**** Supplied material ****
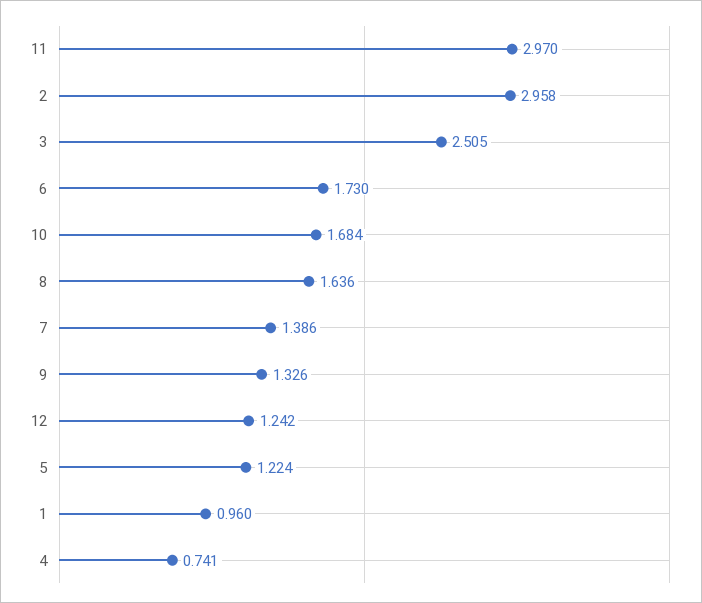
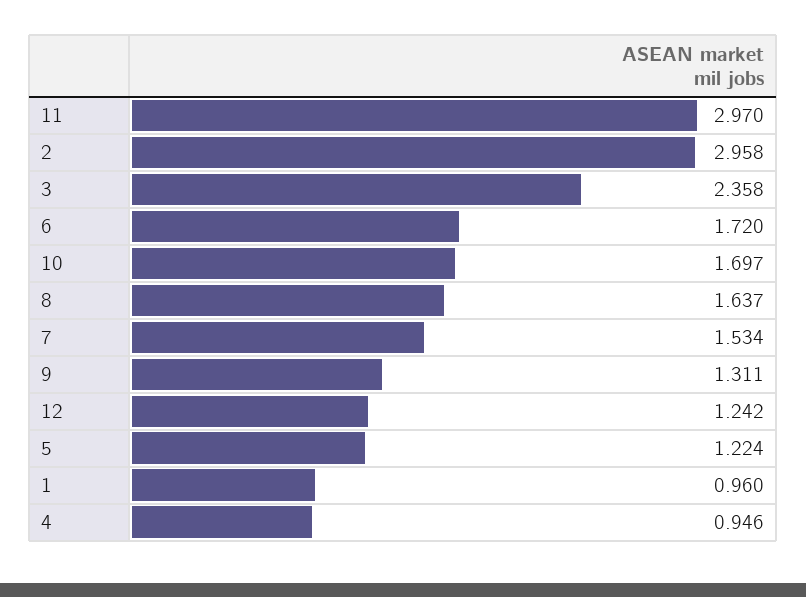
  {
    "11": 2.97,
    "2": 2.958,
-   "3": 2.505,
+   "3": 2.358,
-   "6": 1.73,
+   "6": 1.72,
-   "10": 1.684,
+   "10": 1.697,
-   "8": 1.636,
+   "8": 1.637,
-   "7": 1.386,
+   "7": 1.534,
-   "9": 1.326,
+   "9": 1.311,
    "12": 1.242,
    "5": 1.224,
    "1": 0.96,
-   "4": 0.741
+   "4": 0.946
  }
****
In full and without change, repeat the material above, minus the pictures.

  {
    "11": 2.97,
    "2": 2.958,
-   "3": 2.505,
+   "3": 2.358,
-   "6": 1.73,
+   "6": 1.72,
-   "10": 1.684,
+   "10": 1.697,
-   "8": 1.636,
+   "8": 1.637,
-   "7": 1.386,
+   "7": 1.534,
-   "9": 1.326,
+   "9": 1.311,
    "12": 1.242,
    "5": 1.224,
    "1": 0.96,
-   "4": 0.741
+   "4": 0.946
  }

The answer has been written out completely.